Work task —
Every line from the one containing "left hip: (746, 694)" to the one containing "left elbow: (1095, 911)" in the records below, both included, must be set down exactly, and no other line.

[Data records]
++++++++
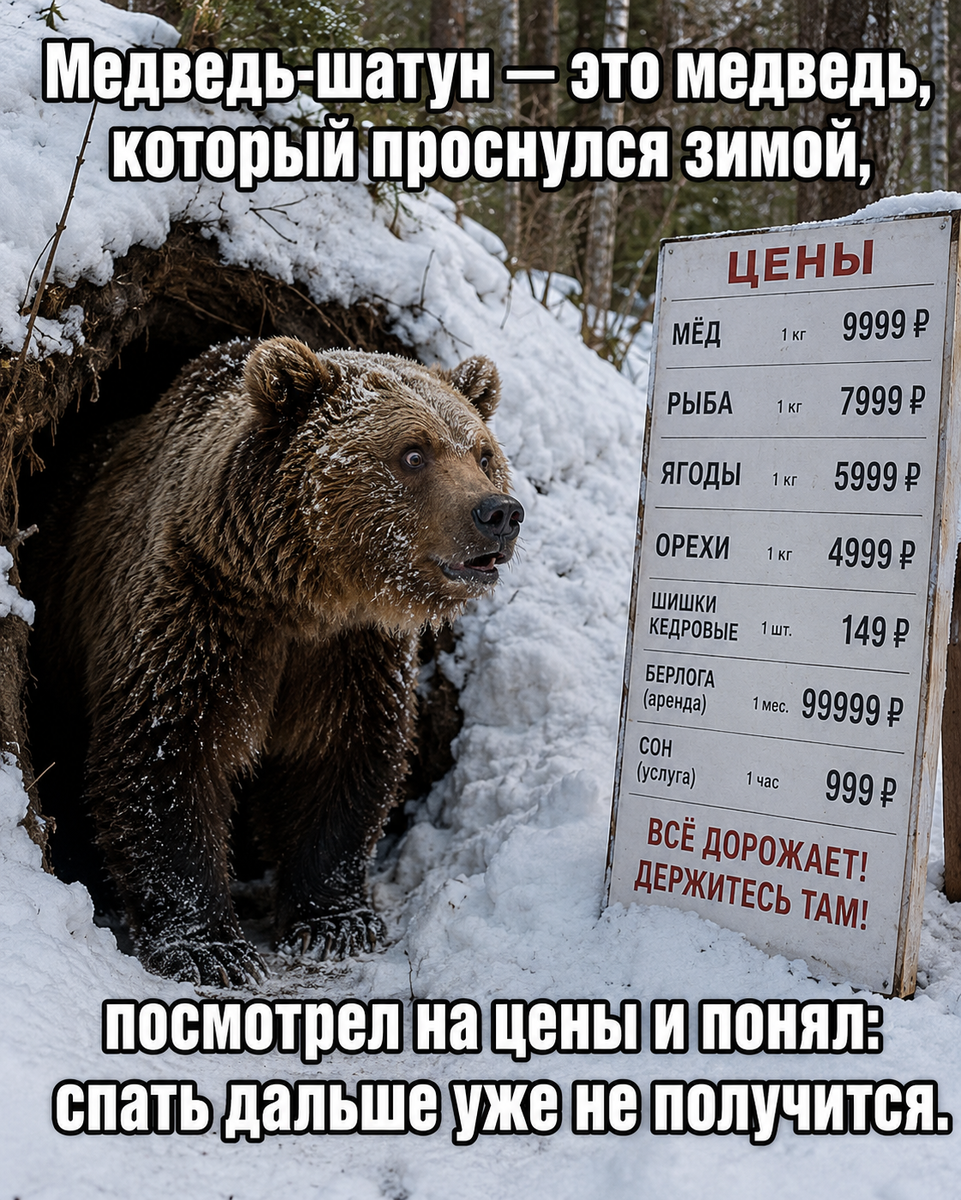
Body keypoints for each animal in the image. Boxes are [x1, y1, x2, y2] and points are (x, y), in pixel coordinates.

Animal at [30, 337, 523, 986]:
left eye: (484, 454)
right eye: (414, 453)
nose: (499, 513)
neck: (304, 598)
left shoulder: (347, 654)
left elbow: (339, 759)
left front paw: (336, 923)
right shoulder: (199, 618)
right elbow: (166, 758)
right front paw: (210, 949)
++++++++
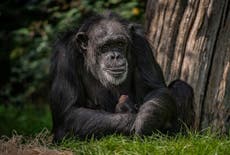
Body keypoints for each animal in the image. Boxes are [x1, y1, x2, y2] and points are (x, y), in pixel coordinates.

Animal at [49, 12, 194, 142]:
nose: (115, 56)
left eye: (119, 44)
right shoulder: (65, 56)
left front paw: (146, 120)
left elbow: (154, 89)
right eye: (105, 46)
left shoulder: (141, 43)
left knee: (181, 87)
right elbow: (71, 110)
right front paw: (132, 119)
++++++++
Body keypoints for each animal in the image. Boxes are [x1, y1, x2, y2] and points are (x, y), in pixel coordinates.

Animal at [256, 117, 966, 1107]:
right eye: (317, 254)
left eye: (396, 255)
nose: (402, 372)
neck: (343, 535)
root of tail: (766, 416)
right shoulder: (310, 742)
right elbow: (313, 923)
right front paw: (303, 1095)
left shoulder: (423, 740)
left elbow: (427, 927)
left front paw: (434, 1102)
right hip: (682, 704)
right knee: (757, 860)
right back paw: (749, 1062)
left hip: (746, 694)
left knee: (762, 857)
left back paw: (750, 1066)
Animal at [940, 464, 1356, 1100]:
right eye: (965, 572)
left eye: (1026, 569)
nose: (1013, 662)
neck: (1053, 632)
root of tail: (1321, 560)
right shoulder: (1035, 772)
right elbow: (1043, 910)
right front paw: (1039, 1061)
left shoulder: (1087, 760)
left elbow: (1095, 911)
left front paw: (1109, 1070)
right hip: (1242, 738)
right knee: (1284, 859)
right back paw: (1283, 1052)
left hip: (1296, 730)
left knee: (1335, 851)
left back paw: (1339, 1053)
++++++++
Answer space —
left hip: (746, 694)
left knee: (762, 857)
left back paw: (750, 1066)
Animal at [940, 464, 1356, 1100]:
right eye: (965, 572)
left eye: (1026, 569)
nose: (1013, 662)
neck: (1053, 632)
root of tail: (1321, 560)
right shoulder: (1035, 772)
right elbow: (1043, 910)
right front paw: (1039, 1061)
left shoulder: (1087, 760)
left elbow: (1095, 911)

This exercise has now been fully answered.